Aging infrastructure is a problem with water and sewer backup, residents advised
By: Jessica Hardin
With a subject as complex as sewage infrastructure, it’s nearly impossible to determine where the buck stops when there is a problem.
This made for an especially tense meeting Monday night when representatives from the state, Mahoning County, village council and the community discussed sewage backup experienced by Water Street residents.
In the aftermath of the Aug. 10 rain, Karen and Jerry Stare cleaned sewage backup out of their basement for the third time since 2011.
“I live on Sewer Street, formerly known as Water Street,” Jerry Stare said.
The primary source of their anger is that they communicated these issues to the county sanitary engineering department in 2011, and not much has changed.

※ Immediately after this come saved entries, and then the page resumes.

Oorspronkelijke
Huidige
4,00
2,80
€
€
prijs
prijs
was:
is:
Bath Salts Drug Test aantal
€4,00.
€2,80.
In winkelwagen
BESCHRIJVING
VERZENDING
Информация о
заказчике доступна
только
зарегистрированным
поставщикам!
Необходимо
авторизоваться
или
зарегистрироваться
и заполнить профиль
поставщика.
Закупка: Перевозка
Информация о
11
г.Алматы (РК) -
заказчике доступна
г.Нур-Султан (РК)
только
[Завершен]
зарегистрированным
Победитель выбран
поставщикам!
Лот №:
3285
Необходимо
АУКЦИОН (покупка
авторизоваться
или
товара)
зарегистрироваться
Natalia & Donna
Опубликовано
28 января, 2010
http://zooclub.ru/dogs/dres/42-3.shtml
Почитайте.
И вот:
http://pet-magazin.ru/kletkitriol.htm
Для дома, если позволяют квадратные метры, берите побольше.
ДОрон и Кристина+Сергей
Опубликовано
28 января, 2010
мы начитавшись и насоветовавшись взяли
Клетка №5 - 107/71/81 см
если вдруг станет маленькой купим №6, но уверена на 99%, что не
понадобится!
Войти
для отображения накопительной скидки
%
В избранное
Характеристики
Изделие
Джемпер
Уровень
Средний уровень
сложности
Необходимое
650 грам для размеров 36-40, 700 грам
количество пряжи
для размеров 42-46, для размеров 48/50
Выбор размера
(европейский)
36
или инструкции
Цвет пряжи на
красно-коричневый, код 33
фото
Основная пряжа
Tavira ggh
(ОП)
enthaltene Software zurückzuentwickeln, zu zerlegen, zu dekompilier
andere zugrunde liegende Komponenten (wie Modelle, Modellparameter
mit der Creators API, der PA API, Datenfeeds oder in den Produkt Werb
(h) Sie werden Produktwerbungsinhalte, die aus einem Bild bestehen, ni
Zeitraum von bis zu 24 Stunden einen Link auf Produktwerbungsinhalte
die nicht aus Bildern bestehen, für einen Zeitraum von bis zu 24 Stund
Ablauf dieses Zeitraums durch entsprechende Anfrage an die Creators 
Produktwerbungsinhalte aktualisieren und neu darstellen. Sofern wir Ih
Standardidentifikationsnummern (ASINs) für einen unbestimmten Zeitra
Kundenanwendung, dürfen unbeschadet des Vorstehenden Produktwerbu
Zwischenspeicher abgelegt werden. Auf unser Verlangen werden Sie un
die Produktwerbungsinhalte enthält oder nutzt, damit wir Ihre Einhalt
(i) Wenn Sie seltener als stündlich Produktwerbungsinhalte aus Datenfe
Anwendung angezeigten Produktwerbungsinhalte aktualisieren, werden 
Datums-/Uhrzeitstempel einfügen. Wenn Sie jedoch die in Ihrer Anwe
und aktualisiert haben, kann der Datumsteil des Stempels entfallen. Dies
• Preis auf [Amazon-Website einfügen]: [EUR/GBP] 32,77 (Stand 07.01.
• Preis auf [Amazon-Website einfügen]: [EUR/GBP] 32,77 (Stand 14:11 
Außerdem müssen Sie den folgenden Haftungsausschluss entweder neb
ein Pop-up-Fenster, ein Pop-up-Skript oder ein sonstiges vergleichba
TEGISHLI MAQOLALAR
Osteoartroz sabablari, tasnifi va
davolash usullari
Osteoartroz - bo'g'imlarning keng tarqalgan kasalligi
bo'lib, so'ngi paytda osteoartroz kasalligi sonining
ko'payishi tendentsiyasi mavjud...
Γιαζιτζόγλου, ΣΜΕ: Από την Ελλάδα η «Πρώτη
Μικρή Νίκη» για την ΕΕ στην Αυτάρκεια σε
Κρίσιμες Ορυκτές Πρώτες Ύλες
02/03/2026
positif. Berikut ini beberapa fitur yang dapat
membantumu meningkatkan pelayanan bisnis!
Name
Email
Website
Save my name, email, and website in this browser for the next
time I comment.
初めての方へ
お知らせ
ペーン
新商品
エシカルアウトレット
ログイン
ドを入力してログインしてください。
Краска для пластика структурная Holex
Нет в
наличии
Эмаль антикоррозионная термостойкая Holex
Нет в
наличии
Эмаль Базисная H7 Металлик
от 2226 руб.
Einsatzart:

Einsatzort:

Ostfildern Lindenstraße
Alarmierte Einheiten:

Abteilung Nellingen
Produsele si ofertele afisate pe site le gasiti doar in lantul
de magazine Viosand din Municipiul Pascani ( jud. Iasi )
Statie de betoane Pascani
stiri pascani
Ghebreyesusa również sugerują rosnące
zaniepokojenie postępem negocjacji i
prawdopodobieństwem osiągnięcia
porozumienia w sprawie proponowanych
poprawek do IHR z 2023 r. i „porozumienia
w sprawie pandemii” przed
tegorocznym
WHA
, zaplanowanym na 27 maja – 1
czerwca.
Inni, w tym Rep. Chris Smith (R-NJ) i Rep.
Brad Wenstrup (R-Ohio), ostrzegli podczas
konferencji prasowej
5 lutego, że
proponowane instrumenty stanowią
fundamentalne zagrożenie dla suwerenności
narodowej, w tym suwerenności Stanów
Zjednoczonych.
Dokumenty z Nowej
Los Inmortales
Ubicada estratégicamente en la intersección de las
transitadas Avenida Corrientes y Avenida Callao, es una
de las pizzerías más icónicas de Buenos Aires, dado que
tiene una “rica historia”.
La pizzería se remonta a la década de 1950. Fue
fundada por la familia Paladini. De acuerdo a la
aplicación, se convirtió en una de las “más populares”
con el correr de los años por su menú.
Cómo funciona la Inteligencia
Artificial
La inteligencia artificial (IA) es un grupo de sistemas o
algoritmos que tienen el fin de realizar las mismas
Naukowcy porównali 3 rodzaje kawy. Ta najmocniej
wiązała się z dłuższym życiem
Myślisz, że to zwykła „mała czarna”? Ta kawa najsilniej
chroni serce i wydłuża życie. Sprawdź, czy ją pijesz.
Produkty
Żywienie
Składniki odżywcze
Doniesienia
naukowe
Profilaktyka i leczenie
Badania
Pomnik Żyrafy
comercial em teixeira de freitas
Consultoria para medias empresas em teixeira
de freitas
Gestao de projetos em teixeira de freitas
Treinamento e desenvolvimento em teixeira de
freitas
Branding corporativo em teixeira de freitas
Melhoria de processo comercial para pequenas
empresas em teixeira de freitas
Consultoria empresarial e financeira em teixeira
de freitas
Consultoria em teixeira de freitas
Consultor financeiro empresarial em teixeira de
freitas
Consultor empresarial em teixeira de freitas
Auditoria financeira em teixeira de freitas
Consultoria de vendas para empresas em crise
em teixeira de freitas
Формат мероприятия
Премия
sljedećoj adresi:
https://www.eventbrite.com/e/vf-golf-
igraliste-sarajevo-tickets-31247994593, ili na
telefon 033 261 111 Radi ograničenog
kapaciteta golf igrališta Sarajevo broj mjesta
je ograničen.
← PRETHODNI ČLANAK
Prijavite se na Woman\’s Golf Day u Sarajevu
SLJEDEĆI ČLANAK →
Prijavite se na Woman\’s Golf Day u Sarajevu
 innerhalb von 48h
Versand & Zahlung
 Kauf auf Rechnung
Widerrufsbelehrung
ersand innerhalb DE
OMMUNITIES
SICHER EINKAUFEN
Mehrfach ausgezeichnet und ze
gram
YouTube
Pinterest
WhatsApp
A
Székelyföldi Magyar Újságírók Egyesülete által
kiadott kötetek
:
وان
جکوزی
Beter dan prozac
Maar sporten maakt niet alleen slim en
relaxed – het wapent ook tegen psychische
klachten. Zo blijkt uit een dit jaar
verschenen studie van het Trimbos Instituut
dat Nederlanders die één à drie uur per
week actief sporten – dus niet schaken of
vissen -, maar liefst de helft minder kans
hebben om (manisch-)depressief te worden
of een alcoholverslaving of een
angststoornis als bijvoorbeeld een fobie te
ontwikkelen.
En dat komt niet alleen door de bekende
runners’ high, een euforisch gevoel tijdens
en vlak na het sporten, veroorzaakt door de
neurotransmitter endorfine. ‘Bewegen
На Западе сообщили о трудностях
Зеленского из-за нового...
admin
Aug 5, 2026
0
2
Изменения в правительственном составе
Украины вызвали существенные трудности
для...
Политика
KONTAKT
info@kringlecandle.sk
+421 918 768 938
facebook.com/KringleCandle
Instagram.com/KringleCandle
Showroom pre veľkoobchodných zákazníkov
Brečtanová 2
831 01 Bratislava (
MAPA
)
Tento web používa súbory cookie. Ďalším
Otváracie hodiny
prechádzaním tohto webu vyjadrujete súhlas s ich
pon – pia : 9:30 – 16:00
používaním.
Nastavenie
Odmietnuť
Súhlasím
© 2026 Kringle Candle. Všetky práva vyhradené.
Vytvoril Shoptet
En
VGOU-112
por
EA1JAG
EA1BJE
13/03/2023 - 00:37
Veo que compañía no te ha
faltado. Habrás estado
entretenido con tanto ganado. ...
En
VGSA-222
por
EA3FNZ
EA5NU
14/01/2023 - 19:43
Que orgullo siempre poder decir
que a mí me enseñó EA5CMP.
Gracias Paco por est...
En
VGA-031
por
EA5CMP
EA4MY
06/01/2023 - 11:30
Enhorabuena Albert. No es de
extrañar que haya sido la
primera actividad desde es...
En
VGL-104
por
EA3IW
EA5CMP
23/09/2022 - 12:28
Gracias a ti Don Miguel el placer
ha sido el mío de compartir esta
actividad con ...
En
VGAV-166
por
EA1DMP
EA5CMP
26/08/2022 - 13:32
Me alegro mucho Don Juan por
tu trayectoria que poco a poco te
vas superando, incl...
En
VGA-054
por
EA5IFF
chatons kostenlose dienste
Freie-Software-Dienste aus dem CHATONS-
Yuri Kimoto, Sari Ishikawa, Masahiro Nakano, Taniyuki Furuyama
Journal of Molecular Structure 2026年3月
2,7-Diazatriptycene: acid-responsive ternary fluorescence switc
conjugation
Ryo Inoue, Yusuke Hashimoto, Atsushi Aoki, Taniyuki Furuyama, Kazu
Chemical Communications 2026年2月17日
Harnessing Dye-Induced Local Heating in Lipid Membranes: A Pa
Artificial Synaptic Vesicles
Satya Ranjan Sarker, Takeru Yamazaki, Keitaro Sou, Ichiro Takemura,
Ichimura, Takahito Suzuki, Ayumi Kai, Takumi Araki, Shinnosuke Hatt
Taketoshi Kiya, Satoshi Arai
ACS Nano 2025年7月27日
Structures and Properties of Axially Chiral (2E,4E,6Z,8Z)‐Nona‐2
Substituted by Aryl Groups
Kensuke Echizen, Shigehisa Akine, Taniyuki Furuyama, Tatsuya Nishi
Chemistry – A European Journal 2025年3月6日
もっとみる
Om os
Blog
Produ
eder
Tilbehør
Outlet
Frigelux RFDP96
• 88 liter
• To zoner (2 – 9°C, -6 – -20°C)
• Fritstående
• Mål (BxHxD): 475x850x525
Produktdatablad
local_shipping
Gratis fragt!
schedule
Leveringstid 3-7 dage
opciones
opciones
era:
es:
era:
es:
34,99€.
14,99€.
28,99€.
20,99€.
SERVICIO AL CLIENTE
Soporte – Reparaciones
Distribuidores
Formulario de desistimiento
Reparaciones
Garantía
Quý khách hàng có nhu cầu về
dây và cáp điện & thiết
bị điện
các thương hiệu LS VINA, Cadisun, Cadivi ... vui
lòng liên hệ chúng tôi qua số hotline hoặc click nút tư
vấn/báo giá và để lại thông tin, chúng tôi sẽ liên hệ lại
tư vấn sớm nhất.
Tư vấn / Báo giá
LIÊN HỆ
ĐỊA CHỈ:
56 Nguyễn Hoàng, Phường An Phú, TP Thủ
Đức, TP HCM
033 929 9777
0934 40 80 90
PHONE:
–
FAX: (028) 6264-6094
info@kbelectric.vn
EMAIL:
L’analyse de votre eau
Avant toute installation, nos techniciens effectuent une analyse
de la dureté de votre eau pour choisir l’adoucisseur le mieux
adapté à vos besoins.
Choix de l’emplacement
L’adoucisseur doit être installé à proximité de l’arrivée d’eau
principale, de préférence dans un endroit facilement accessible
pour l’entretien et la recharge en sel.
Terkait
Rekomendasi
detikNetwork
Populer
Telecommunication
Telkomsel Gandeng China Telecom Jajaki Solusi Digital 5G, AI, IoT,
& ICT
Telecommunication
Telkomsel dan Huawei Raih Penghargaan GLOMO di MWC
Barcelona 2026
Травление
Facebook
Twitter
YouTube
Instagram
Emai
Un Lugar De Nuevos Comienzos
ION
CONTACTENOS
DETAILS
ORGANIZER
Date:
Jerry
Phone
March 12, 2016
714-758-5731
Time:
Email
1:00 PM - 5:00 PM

“What was done to analyze our problem in the last seven years?” Karen Stare asked.
Pat Ginnetti, county engineer, described the source of the problem: the Mahoning Valley’s aging sewer system. Because of the way the system was built, when it rains excessively, storm water flows into the sanitary system, causing sewage backup in homes.
“We have 830 miles of pipes and serve 40,000 people. No one here is negligent. There’s not enough money to fix the system all at once,” Ginnetti said.
The situation is further complicated by the fact that sanitary engineers cannot address issues with pipes on private property.
The county has addressed this through a backflow control program, which reimburses residents for up to half the cost of a combination backwater valve and sump pump.
But the valves offer an imperfect solution. For manual valves, residents have to be home to close the valve during a storm. In addition, while valves are closed, residents cannot use water.
“This weekend, our neighbors who have a valve went three days without water because of the rain,” Karen Stare said.
For those who don’t want to wait for the county to slowly update the area’s sewage infrastructure project by project, the only other option is to take the matter into their own hands.
County Commissioner David Ditzler told village residents that issues with flooding at his mother’s house inspired his foray into politics. He attended an Austintown trustee meeting in June 1993 armed with literature mapping flood-prone areas.
“I had one of the trustees tell me, ‘If you think you can do a better job, run for office and fix it,’” Ditzler said. So he did.
“It is incumbent upon the local communities to work on storm water retention. You have to look for ways to help yourself,” he said.
Jason Wilson, director of Gov. John Kasich’s Office of Appalachia, suggested that the community seek help from the Appalachian Regional Commission. “We have to have partners. We can’t just do it alone,” said Wilson.
State Rep. John Boccieri of Poland, D-59th, voiced his support for local collaboration, saying that efforts must be made from the “ground up” not the “state down.” He offered as an example the creation of a water district, as some Valley communities have done.
As community members pointed fingers at the people in the room, Boccieri identified a systemic threat to the area’s aging infrastructure.
He also pointed to the slashing of local government funds on the state level.
”The job of local officials has been made harder,” he said.